REQUEST
Output everything from the line containing "What is the change" down to the line containing "True or false: money_cap" as a JSON list of strings, one string per line. Leave out blank lines.

ENTRIES PROVIDED
──────────────────────────────

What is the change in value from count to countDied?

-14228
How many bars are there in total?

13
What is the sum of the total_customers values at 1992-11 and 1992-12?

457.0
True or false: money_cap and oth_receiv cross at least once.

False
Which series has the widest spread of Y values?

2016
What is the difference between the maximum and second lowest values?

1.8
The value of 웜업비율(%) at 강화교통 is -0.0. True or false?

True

──────────────────────────────

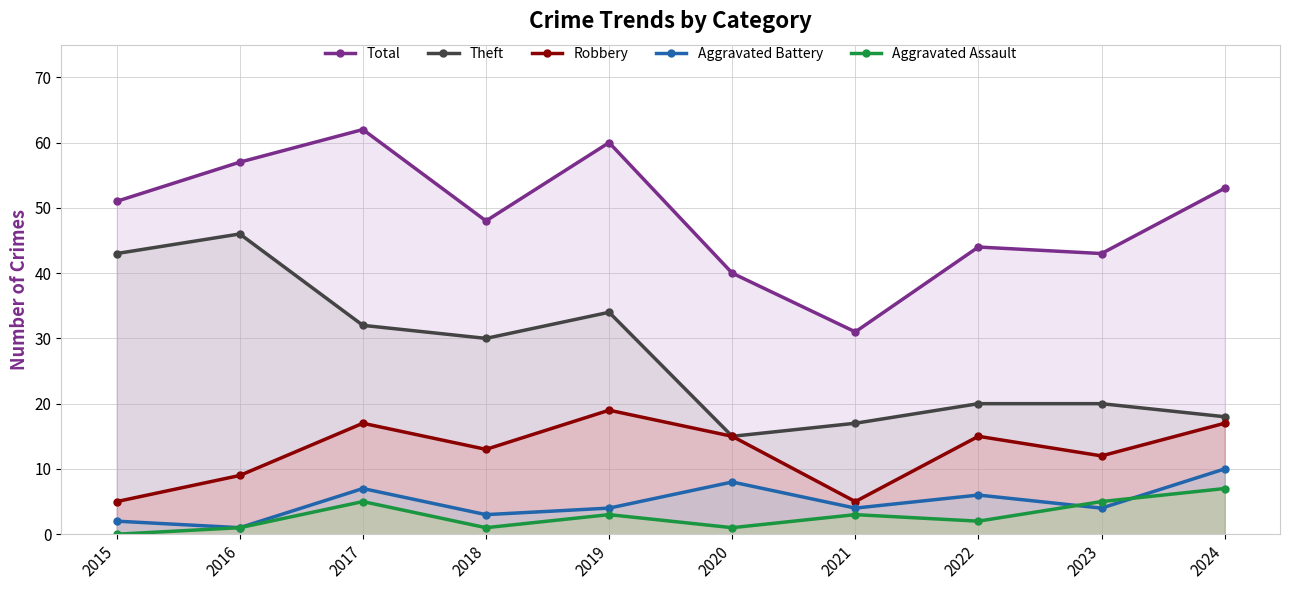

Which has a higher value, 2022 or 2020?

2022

──────────────────────────────

WORKED SOLUTION
[
  "What is the change in value from count to countDied?",
  "-14228",
  "How many bars are there in total?",
  "13",
  "What is the sum of the total_customers values at 1992-11 and 1992-12?",
  "457.0",
  "True or false: money_cap and oth_receiv cross at least once."
]